高校生のときに通っていた塾の前にあった汚れた川をきれいにしたいと思い、水処理を学べる大学に進みました。
小学生のころから環境問題を身近に感じていて、中でも水は生活と密接に関わるライフラインなので興味がありました。大学では当時、環境汚染のメインと考えられていた工場の排水処理を研究していました。工場排水に含まれる亜鉛を取り除く方法を学んでいたのです。
大学院では方向を変えて遺伝子導入を学びましたが、やはり水に関わる仕事がしたいと弊社に入社しました。

*“超純水”の計測・分析方法を開発しています

弊社は産業用の水処理ビジネスに関わっており、主力となるのは「超純水」です。超純水とは金属、塩素、酸素などの不純物をほとんど含まない水のことで、半導体や液晶パネルを洗浄するために使われています。
水道水には50mプールにドラム缶数本分の不純物が含まれていますが、超純水には耳かき1杯程度しか不純物を含みません。私の仕事はこのごくわずかな不純物の量を正確に計測・分析する方法を開発すること。
今、半導体がどんどん小型化していて、配線の幅は髪の毛の1万分の1ほどの小さなスペースになっています。洗浄時、超純水にそのスペースより大きな金属粒子が含まれていると配線がショートしてしまう危険性があります。ですから、より不純物0%に近い超純水が求められています。
不純物の量が少なくなればなるほど計測が難しくなるので新たな方法が求められるのです。
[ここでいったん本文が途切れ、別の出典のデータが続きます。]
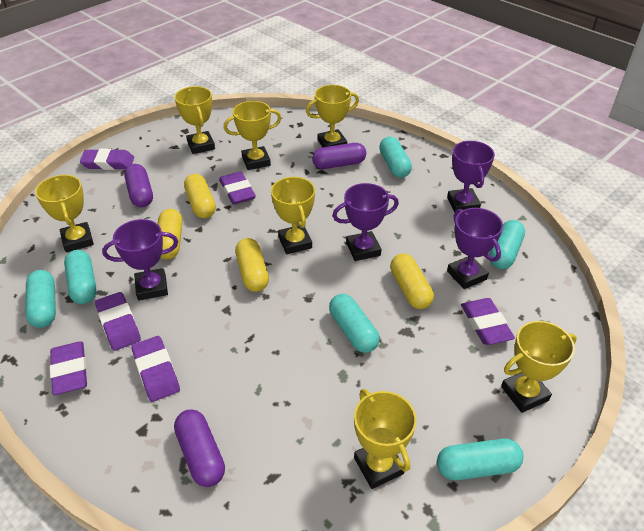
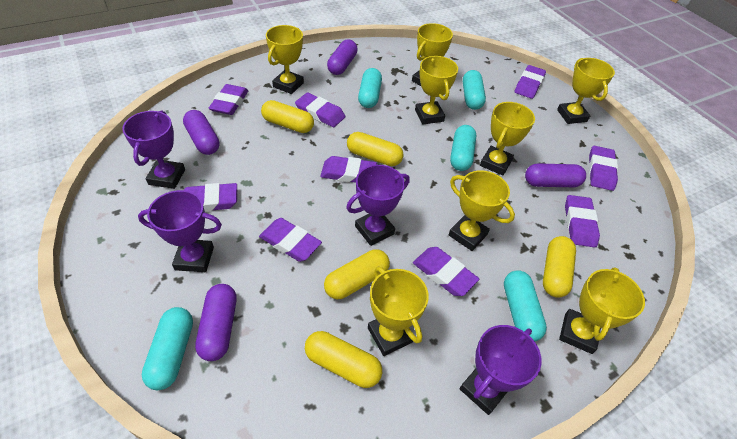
purple capsule: [124,164,153,207] [174,409,225,487] [312,143,366,169] = 3 -> [183,110,220,155] [195,284,236,361] [327,39,358,75] [525,164,586,187] = 4
purple eraser: [50,341,87,395] [80,149,134,170] [95,292,141,351] [131,336,180,402] [219,172,256,205] [461,298,515,345] = 6 -> [184,183,237,212] [209,84,248,115] [259,218,322,262] [295,92,345,127] [320,156,377,183] [413,247,479,296] [515,65,546,99] [565,195,600,247] [589,146,618,191] = 9
turquoise capsule: [25,270,56,328] [64,250,97,304] [329,294,380,353] [379,137,412,178] [437,438,523,480] [489,220,525,269] = 6 -> [142,307,193,390] [358,68,382,108] [450,125,476,171] [463,70,486,110] [504,270,547,342] = 5
yellow capsule: [157,209,183,259] [184,174,216,218] [235,238,269,292] [390,254,434,309] = 4 -> [261,100,314,133] [305,331,382,388] [324,249,390,299] [347,132,403,166] [543,236,576,298] = 5
yellow trophy: [35,175,94,252] [175,86,215,154] [224,101,281,170] [271,177,315,254] [306,85,359,147] [354,389,416,489] [501,321,577,413] = 7 -> [266,25,304,94] [368,267,429,356] [412,23,453,86] [415,56,458,124] [449,170,515,251] [480,102,535,176] [557,58,615,124] [559,267,645,354] = 8

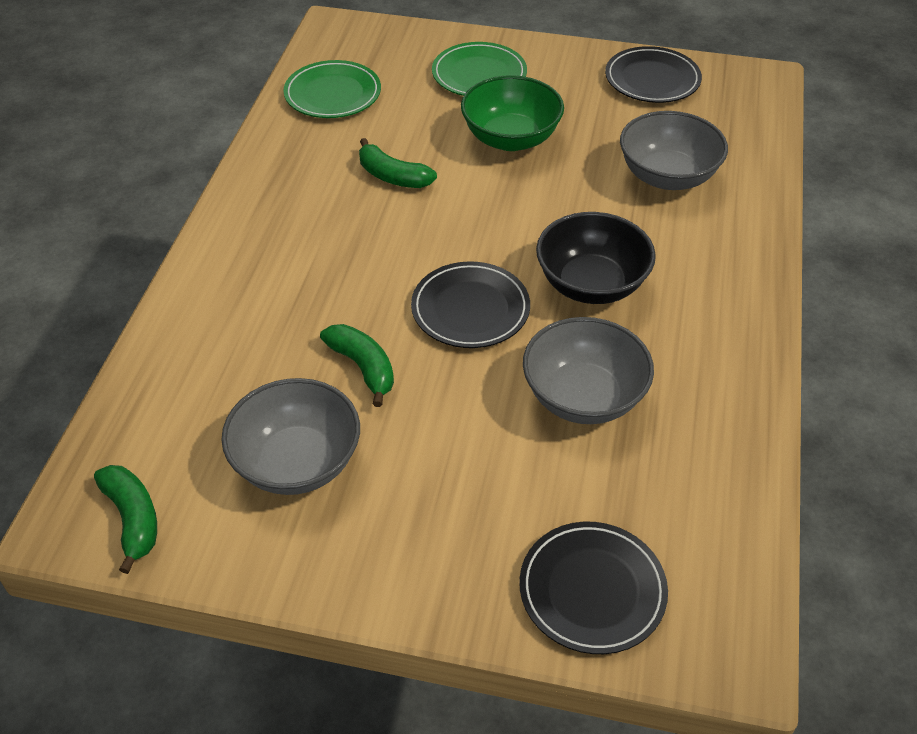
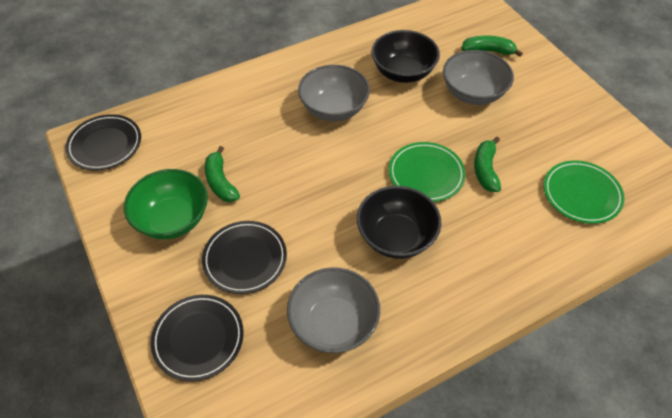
black bowl: [536,212,656,304] = 1 -> [357,186,442,259] [371,30,440,83] = 2

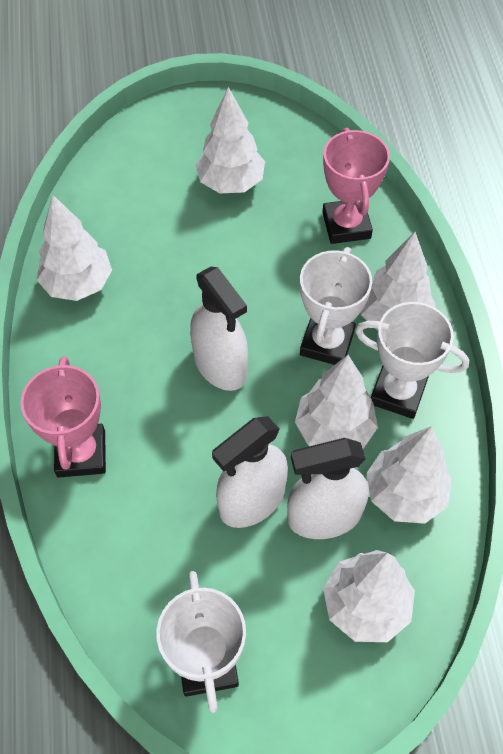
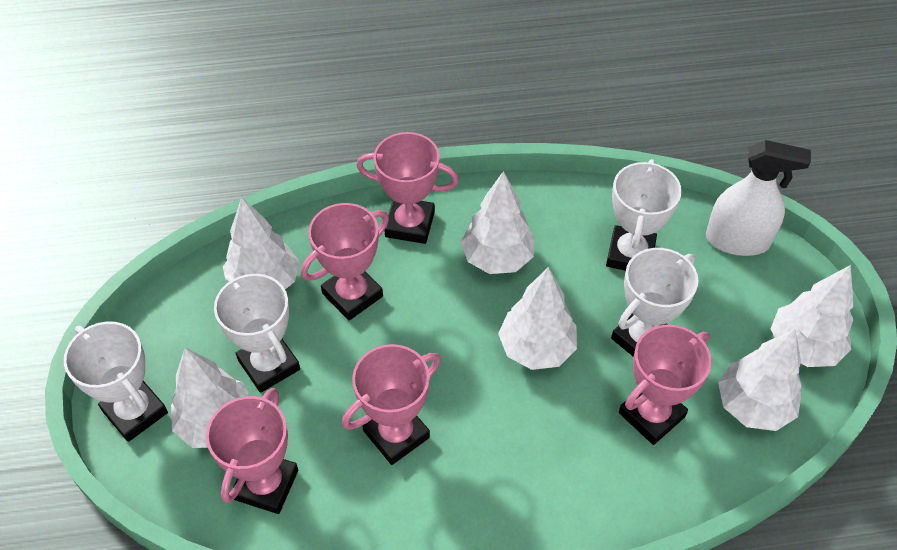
pink trophy: [20,356,106,478] [322,128,390,244] = 2 -> [206,388,298,514] [301,203,389,320] [342,344,441,465] [357,132,459,244] [619,324,712,445] = 5
white spray bottle: [190,267,248,391] [212,416,288,528] [287,438,369,539] = 3 -> [706,140,811,256] = 1
white trophy: [156,571,246,713] [300,247,372,365] [355,302,469,419] = 3 -> [64,322,168,442] [214,274,300,393] [606,159,682,271] [611,248,698,357] = 4

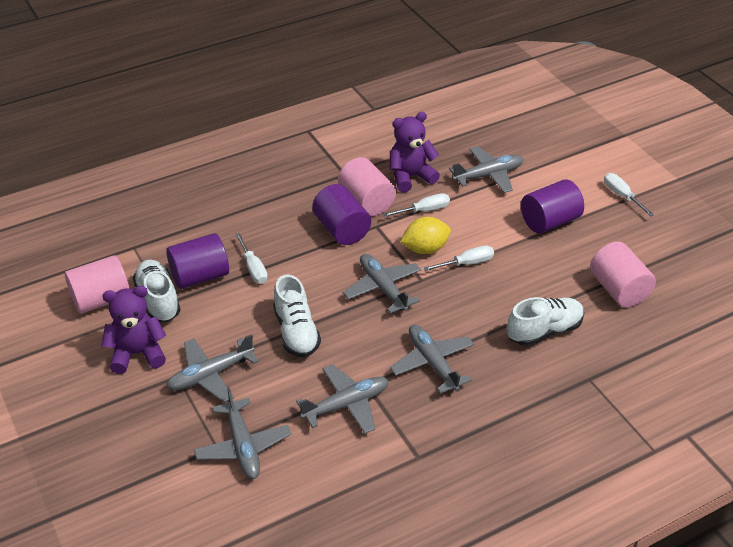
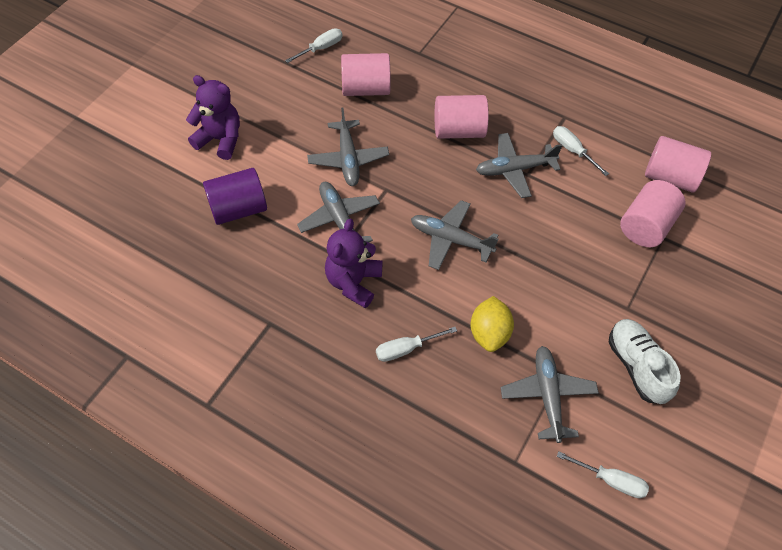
grey plane: [167,334,259,403] [194,387,291,479] [296,364,389,434] [343,254,421,313] [390,325,474,394] [449,146,524,193] = 6 -> [297,182,380,242] [307,107,389,186] [411,200,499,270] [476,133,562,198] [501,346,599,443] = 5
pink cylinder: [65,255,129,314] [338,157,396,216] [590,241,656,307] = 3 -> [341,53,391,96] [434,95,489,139] [620,180,686,247] [645,136,711,192] = 4
purple cylinder: [166,233,229,289] [312,184,371,245] [521,179,584,234] = 3 -> [203,168,267,225] = 1
white shoe: [133,260,181,322] [273,275,321,357] [507,297,584,346] = 3 -> [609,319,680,404] = 1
*予想通りのデータが出てきたときはモチベーションUP!

日々の業務では計測する器具の材質やサンプルとなる超純水の温度など少しずつ条件を変えて計測していきベストな方法を探っていきます。
この研究はミクロの世界を相手にするので慎重さが求められますし地道な作業の連続ですが、予想通りのデータが出てきたときはモチベーションが上がります。
将来的には誰がしても同じデータをとれるような画期的な分析方法を確立したいです。